Leonardo
Vanneschi, NOVA IMS, Universidade Nova de Lisboa,
Portugal
Genetic Programming: Introduction and Applications. A
Perspective after thirty years from the first John Koza's
book
Abstract: In 1992, John R. Koza published his first book on Genetic Programming (GP): "Genetic Programming: On the Programming of Computers by Means of Natural Selection". This ground-breaking book paved the way for the establishment of a new field of study. It influenced the work of thousands of researchers and practitioners worldwide, many of whom aimed to continue the exploration, formalization and improvement of the original formulation of GP and/or to apply GP to challenging problems. In this presentation, GP is introduced both recalling Koza's original ideas, as well as new variants that, although inspired from that idea, have been published along the years, re-injecting novelty in the field. Then, existing successful applications of GP are discussed, pointing out some potential competitive advantages of GP, compared to other existing Machine Learning methods. Finally, the idea of using GP as a meta-learner is presented, opening the door to a discussion of future perspectives.
Short Bio: Leonardo Vanneschi is a Full Professor at the NOVA University of Lisbon, Portugal. His main research interests involve Machine Learning, Data Science, Complex Systems, and in particular Evolutionary Computation. His work can be broadly partitioned into theoretical studies on the foundations of Evolutionary Computation, and applicative work.. He has published more than 200 contributions and he has led several research projects in the area. His work has been consistently recognized and appreciated by the international community from 2000 to nowadays. In 2015, he was honoured with the Award for Outstanding Contributions to Evolutionary Computation in Europe, in the context of EvoStar, the leading European Event on Bio-Inspired Computation
Giovanni
Iacca, University of Trento, Italy
When Explainable AI and Evolutionary Computation meet
Abstract: Motivated by the need for explanations in safety-critical applications, the field of Explainable Artificial Intelligence (XAI) has recently attracted a great interest in the AI community. Interestingly, some of the advances in XAI are based on Evolutionary Computation (EC). For instance, Genetic Programming has been extensively used to induce various kinds of white-box models, such as decision trees or rule-based systems. On the other hand, also within the EC field there is now a growing concern about explainability, since one may often need to explain how a population-based method conducted its search process and reached a certain outcome. In this talk, first I will give a general overview on the connection between EC and XAI. Then, I will highlight some recent works where EC has been used, also in connection with Reinforcement Learning, to create systems capable of solving in an interpretable way a variety of tasks, e.g., in medical imaging and pandemic control. Finally, I will discuss what I believe are the most interesting challenges and opportunities that lie at the intersection of the two fields.
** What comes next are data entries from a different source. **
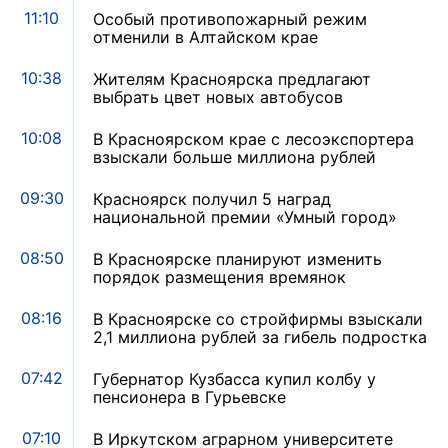
11:10
Особый противопожарный режим
отменили в Алтайском крае
10:38
Жителям Красноярска предлагают
выбрать цвет новых автобусов
10:08
В Красноярском крае с лесоэкспортера
взыскали больше миллиона рублей
09:30
Красноярск получил 5 наград
национальной премии «Умный город»
08:50
В Красноярске планируют изменить
порядок размещения времянок
08:16
В Красноярске со стройфирмы взыскали
2,1 миллиона рублей за гибель подростка
07:42
Губернатор Кузбасса купил колбу у
пенсионера в Гурьевске
07:10
В Иркутском аграрном университете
Short Bio: Giovanni Iacca is an Associate Professor in Computer Engineering at the Department of Information Engineering and Computer Science of University of Trento, Italy, where he founded the Distributed Intelligence and Optimization Lab (DIOL). Previously, he worked as postdoctoral researcher in Germany (RWTH Aachen, 2017-2018), Switzerland (University of Lausanne and EPFL, 2013-2016) and The Netherlands (INCAS3, 2012-2016), as well as in industry in the areas of software engineering and industrial automation. He was co-PI of the FET-Open project "PHOENIX" (2015-2019), and currently is co-PI of the PATHFINDER-CHALLENGE project "SUSTAIN" (2022-2026). He has received two best paper awards (EvoApps 2017 and UKCI 2012). His research focuses on computational intelligence, stochastic optimization, and distributed systems. In these fields, he co-authored more than 100 peer-reviewed publications, and he is actively involved in the organization of tracks and workshops at some of the top conferences in the field of computational intelligence. He also regularly serves as reviewer for several journals and conference committees.